Patients who are high-risk for lung cancer may simultaneously be high-risk for cardiac events by tobacco-related or other factors of cardiac disease. Figure 4, a plot of mean lung and heart doses for each patient shows that the combined mortality risk would outweigh a 30-year disease-specific survival benefit of 8% in 2/6 patients using supine photon plans but not using prone crawl photon or proton plans. Risk calculations based on cardiac and lung cancer mortality neglect risk-contributions from other radiation-induced cancers, such as esophageal, thyroid or contralateral breast cancer. Hence, radiation-related mortality risk is underestimated. Taylor’s data[11] are based on a variety of prescription doses, the most common being 25*2.0 Gy. The prescription dose in this study was 15*2.67 Gy. A weakness of these risk calculations is that neither total dose nor fractionation could be taken into account.

Figure 4

Risk-benefit classification of high-risk patients for cardiac events and lung cancer. Data points represent mean heart and mean lung doses of individual patients treated supine or prone crawl using photons or protons. Line of regret 8%: data points on the line represent 8% absolute 30-year survival loss from combined radiotherapy-related cardiac and lung cancer mortality.

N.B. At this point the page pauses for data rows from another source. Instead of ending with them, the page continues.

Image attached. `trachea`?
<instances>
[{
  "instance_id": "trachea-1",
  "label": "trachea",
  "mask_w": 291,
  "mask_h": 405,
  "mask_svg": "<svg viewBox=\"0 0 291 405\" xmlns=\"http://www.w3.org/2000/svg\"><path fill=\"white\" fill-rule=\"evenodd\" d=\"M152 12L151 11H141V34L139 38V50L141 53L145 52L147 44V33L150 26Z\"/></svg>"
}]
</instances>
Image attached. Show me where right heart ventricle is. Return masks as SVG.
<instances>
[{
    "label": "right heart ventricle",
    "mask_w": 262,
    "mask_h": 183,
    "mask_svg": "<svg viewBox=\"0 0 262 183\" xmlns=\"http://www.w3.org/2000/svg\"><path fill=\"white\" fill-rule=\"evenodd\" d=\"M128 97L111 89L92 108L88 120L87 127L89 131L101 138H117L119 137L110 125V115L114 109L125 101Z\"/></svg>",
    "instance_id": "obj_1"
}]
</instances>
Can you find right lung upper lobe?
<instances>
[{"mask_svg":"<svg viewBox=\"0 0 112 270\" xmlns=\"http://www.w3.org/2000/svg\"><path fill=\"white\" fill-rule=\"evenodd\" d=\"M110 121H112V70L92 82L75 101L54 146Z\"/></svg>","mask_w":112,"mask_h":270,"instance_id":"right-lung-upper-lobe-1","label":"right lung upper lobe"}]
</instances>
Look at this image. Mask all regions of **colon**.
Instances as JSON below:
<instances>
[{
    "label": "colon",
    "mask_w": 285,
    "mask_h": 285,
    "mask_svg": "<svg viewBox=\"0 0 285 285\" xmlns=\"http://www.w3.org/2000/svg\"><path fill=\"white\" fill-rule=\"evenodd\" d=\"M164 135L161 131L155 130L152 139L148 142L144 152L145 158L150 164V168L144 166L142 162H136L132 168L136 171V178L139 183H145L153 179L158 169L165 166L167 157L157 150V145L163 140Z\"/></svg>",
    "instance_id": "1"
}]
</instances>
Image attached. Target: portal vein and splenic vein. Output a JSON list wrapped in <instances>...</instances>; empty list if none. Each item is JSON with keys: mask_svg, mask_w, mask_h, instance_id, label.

Dose calculation algorithms might bias the comparison between photon and proton plans. Stray radiation was calculated in photon plans but not in proton plans. In proton PBS, stray radiation consists mainly of fast neutrons generated in the tissues of the patient and in the 4 cm thick range shifter of the nozzle used to generate superficial Bragg peaks. Integral dose from neutron radiation using proton PBS is much lower than stray radiation (mainly phantom scatter) using photons[34]. We observed good accuracy of Pinnacle convolution-superposition dose calculation algorithm in the build-up region for VMAT plans of whole brain radiotherapy[35]. We assumed that similar accuracy was obtained in VMAT for breast and lymph node radiotherapy.

Except for skin, the lowest doses to OAR are obtained by proton therapy in supine or prone crawl position. The drawbacks of proton therapy for adjuvant breast cancer treatment are increased skin toxicity, cost and availability. Using constraints to skin, PBS optimization could reduce dose in the most superficial 5 mm to 90–95% of the WBI prescription dose but cannot reach the level of under-dosage offered by megavoltage photon beams at the depth of the germinative layer of the skin epithelium which is 0.1–0.2 mm below the surface at the treated breast.

Conclusion

Target coverage was better for proton than for photon plans and equally good in supine as in prone crawl position plans for each radiation modality. Mean doses to organs-at-risk are generally lower for prone crawl than for supine positions and for proton than for photon plans. Survival benefit/risk ratio <1 occurred for supine photon plans. Proton plans showed the lowest radiation-related mortality risks.